*** Opening Raw data ***

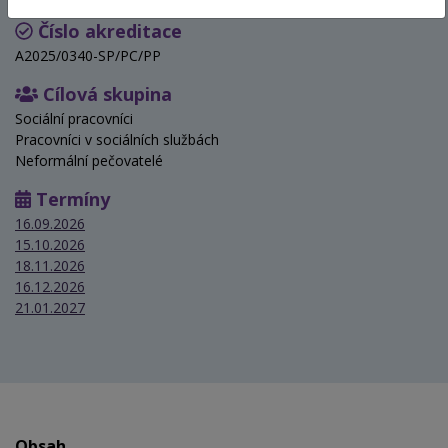
Číslo akreditace
A2025/0340-SP/PC/PP
Cílová skupina
Sociální pracovníci
Pracovníci v sociálních službách
Neformální pečovatelé
Termíny
16.09.2026
15.10.2026
18.11.2026
16.12.2026
21.01.2027
Obsah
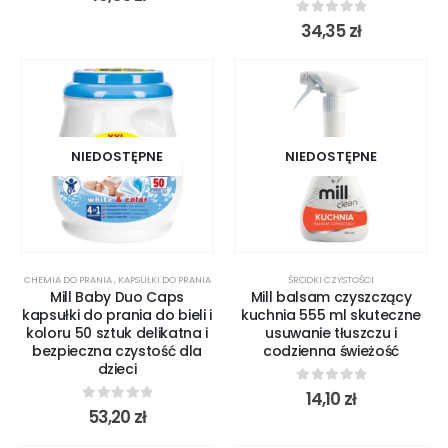
0
out of 5
34,35
zł
NIEDOSTĘPNE
NIEDOSTĘPNE
CHEMIA DO PRANIA
,
KAPSUŁKI DO PRANIA
ŚRODKI CZYSTOŚCI
Mill Baby Duo Caps
Mill balsam czyszczący
kapsułki do prania do bieli i
kuchnia 555 ml skuteczne
koloru 50 sztuk delikatna i
usuwanie tłuszczu i
bezpieczna czystość dla
codzienna świeżość
dzieci
0
out of 5
14,10
zł
0
out of 5
53,20
zł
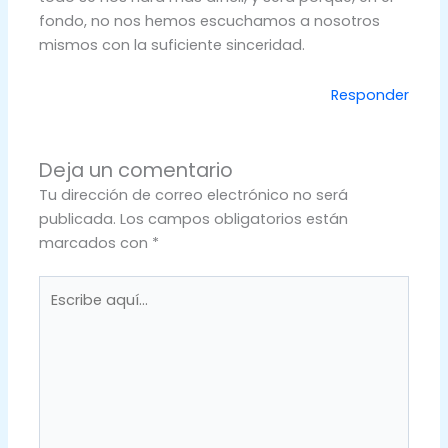
fondo, no nos hemos escuchamos a nosotros
mismos con la suficiente sinceridad.
Responder
Deja un comentario
Tu dirección de correo electrónico no será
publicada.
Los campos obligatorios están
marcados con
*
Escribe
aquí...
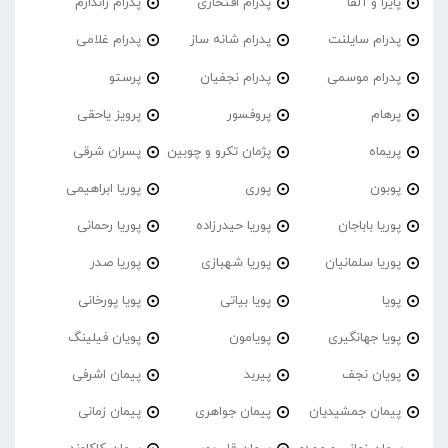
پایرا و آلفا
پدرام افتخاری
پدرام ژاندارم
پدرام‌ سایلنت
پدرام شانه ساز
پدرام غلامی
پدرام موسمی
پدرام نجفیان
پرستو
پرهام
پروفسور
پرویز یاحقی
پریماه
پژمان تکرو و چوبین
پسران شرقی
پوبون
پوری
پوریا ابراهیمی
پوریا باباجان
پوریا حیدرزاده
پوریا رحمانی
پوریا سلمانیان
پوریا شهبازی
پوریا صدر
پویا
پویا بیاتی
پویا پورخانی
پویا جهانگیری
پویامون
پویان فیلینگ
پویان نجف
پیربد
پیمان اشرفی
پیمان جمشیدیان
پیمان جواهری
پیمان زمانی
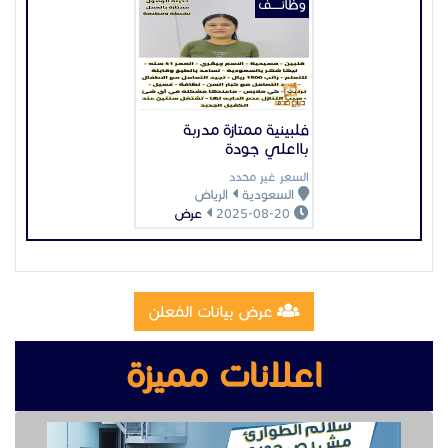
وظائـــــف
فلبينية ممتازة مدربة
بااعلي جودة
السعر غير محدد
السعودية
الرياض
2025-08-20
عرض
عرض بيانات المُعلن
اعلانات مميزة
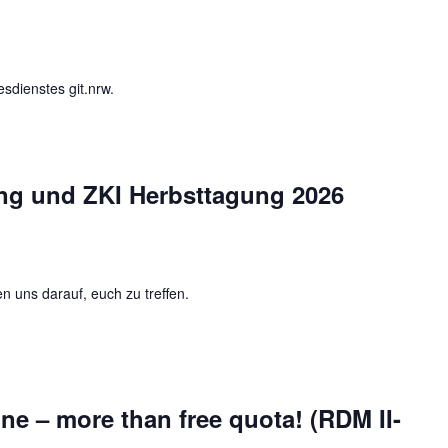
sdienstes git.nrw.
ung und ZKI Herbsttagung 2026
n uns darauf, euch zu treffen.
e – more than free quota! (RDM II-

*** Closing Raw data ***

**Task directions**
Only the lines of the data holding the string "پدرام" are wanted; copy each of them.

**Answer to this problem**
پدرام افتخاری
پدرام ژاندارم
پدرام‌ سایلنت
پدرام شانه ساز
پدرام غلامی
پدرام موسمی
پدرام نجفیان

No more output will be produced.